UKIP is clearly going to be pushing hard for votes in Wales, judging by the addition of welsh party descriptions for UKIP to the register at the Electoral Commission.  Names such as "Abolish Assembly UKIP"  and "UKIP Scrap Assembly" will be appearing on ballot papers for elections to the Sennedd, presumably signalling an intention to mount a large and expensive campaign in Wales.  UKIP Scotland and UKIP Wales have been registered but no UKIP England or UKIP NI (more on Northern Ireland at the end).

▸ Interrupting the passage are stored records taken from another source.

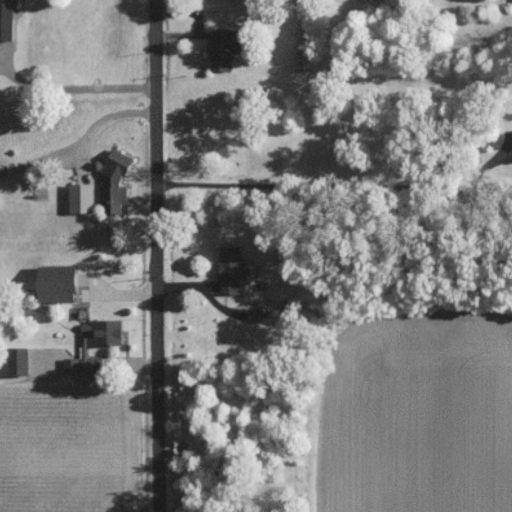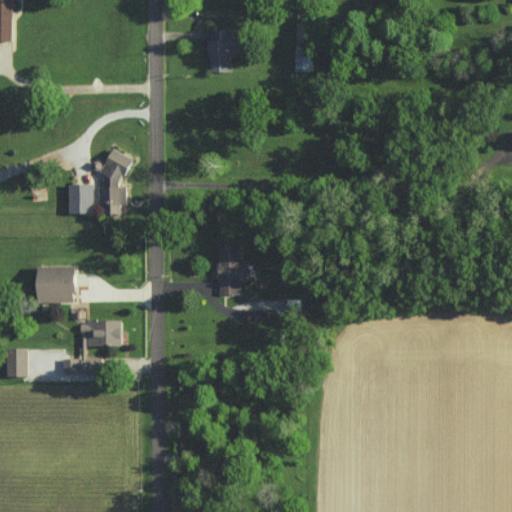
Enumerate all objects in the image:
building: (7, 20)
building: (225, 48)
building: (305, 57)
road: (75, 89)
road: (102, 122)
building: (114, 183)
building: (82, 198)
road: (334, 224)
road: (157, 255)
building: (232, 270)
building: (60, 283)
building: (104, 332)
building: (18, 362)
building: (85, 365)
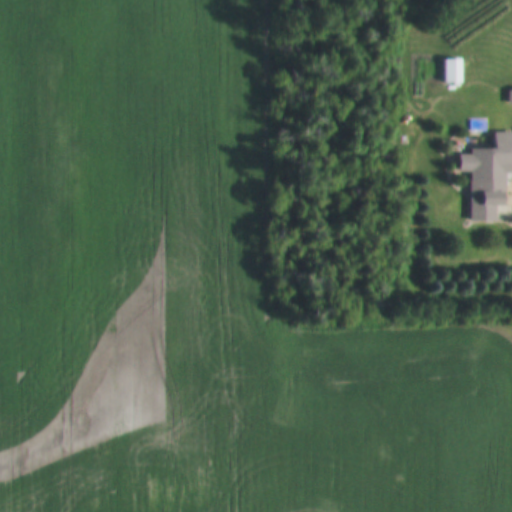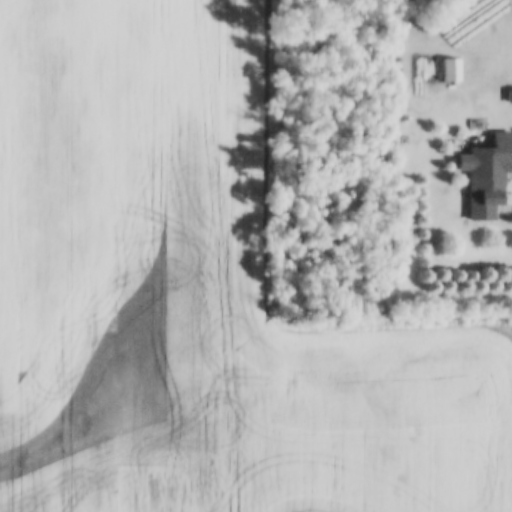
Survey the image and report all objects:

Now clearly I'm biased on the subject of devolution - I could hardly claim to be impartial on the subject when I'm on the National Council of the Campaign for an English Parliament - but let me put it to you another way.  Is it a reasonable way of ensuring our money is well spent in the election to establish the principle that central party funds are only put into areas where we retained a deposit in the last general election, that money should be put into areas where branches put in the effort and where there was support for the candidate and that money shouldn't be frittered away on areas where we have no active branch and where there is demonstrably very little support for UKIP?  Does that sounds reasonable?  To me it does and the fact that we didn't retain a single deposit - didn't even come close to retaining a deposit - in Scotland or Wales is just a happy co-incidence.

I will be standing in the local election this year in my own ward but I don't expect and won't ask for any money from the central party.  Our branch has enough money in the kitty to fund all our candidates so I have no vested interest in how much money the party puts in to English elections - I just want to see UKIP do well in this year's elections and we are only going to do that by putting our resources into winnable elections.

I said I'd mention Northern Ireland at the end and I deliberately left it out of this argument because for UKIP it's a special case.  The NI branch is new and covers the whole of the province.  It has only one councillor who predates the branch's formation.  UKIP has never contested Northern Irish elections and Northern Ireland doesn't really feature in any of the discussions about the EU because politics there is so different to the mainland.  We have nothing to lose by dipping our toe into Northern Irish politics (particularly as UKIP NI is ignoring UKIP's daft devolution policy and supporting Stormont) as long as it's not a half-arsed affair with no money or effort put into it.

So, in a nutshell what I am saying is this: put our resources into areas where we have known support evidenced by retained deposits at the last election and not into unwinnable elections for devolved executives that we are committed to abolishing against the wishes of the electorate.